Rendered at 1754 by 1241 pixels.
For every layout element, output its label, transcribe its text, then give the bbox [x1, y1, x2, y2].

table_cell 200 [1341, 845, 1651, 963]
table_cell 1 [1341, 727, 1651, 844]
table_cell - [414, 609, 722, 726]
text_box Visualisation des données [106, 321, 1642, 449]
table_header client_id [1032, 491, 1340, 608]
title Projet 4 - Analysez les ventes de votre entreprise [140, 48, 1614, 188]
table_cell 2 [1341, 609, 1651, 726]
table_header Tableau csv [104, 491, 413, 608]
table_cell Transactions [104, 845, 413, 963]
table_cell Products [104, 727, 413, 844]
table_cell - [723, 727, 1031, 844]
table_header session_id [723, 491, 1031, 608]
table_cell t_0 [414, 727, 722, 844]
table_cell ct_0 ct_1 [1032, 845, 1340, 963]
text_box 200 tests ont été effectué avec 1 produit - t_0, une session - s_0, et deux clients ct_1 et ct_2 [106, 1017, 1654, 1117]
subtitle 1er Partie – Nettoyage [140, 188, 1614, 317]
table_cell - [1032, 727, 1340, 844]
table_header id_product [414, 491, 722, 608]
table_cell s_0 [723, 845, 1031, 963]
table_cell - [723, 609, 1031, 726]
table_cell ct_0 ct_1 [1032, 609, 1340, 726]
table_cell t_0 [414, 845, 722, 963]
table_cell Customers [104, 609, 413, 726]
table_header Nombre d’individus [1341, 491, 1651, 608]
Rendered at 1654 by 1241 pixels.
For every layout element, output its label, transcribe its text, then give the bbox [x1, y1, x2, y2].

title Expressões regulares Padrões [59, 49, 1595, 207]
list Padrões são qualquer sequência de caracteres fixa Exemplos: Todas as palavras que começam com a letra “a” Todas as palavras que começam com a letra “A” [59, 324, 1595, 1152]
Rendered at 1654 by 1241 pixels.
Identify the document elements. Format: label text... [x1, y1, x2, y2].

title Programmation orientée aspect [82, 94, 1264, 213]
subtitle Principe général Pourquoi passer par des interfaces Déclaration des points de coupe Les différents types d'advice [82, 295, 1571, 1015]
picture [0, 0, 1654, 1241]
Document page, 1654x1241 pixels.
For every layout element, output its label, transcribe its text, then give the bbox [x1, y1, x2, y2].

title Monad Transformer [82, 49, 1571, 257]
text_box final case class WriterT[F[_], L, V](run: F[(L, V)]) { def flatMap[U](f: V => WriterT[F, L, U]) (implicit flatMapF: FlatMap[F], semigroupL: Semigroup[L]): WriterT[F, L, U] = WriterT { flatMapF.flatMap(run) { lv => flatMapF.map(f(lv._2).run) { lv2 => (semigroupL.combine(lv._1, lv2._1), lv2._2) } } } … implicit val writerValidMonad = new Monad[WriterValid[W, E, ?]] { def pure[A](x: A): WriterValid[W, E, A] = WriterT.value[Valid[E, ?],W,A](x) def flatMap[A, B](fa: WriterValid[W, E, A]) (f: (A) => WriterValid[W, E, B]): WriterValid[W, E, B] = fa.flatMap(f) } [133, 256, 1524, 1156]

################

• YOUR TASK
Rewrite the lines from the first line of the items through the line containing "text_box Visualisation des", both included, replacing "transcribe" with "copy" and leaving everything else unchanged.

• TASK OUTPUT
Rendered at 1754 by 1241 pixels.
For every layout element, output its label, copy its text, then give the bbox [x1, y1, x2, y2].

table_cell 200 [1341, 845, 1651, 963]
table_cell 1 [1341, 727, 1651, 844]
table_cell - [414, 609, 722, 726]
text_box Visualisation des données [106, 321, 1642, 449]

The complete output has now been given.